Ayrıca değişik ortamlarda, Abbas'ın zindanlarının siyonist işgalcilerin zindanlarından daha kötü olduğu dile getirildi. Peki, bu zindanlar niçin inşa edildi? İnsanlar, oralara neden dolduruluyor? Sadece direnişin belini kırmak, işgale karşı özgürlük mücadelesini her taraftan kıskaca almak ve her şeyin masa başında halledileceği iddiasını kabul ettirmek için.

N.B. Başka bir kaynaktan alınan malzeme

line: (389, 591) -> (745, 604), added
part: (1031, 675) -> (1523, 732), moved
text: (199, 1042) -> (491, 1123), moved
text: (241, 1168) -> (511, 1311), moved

Filistin Anayasası'na göre başkanlık süresi 9 Ocak 2009'da sona eren ve o tarihten bu yana korsan bir şekilde başkanlık koltuğunu işgal eden, hizmetindeki milis güçleriyle sadece Filistin'in özgürlüğü için mücadele edenlerin karşısına dikilen Mahmud Abbas'ın bu günlerdeki "tabela devleti" numaralarının asıl amacı siyonist işgali meşrulaştırmak ve "İsrail" adı verilen işgal devletinin bir yahudi devleti olduğunun kabul ettirilmesi planının hayata geçirilmesini kolaylaştırmaktır.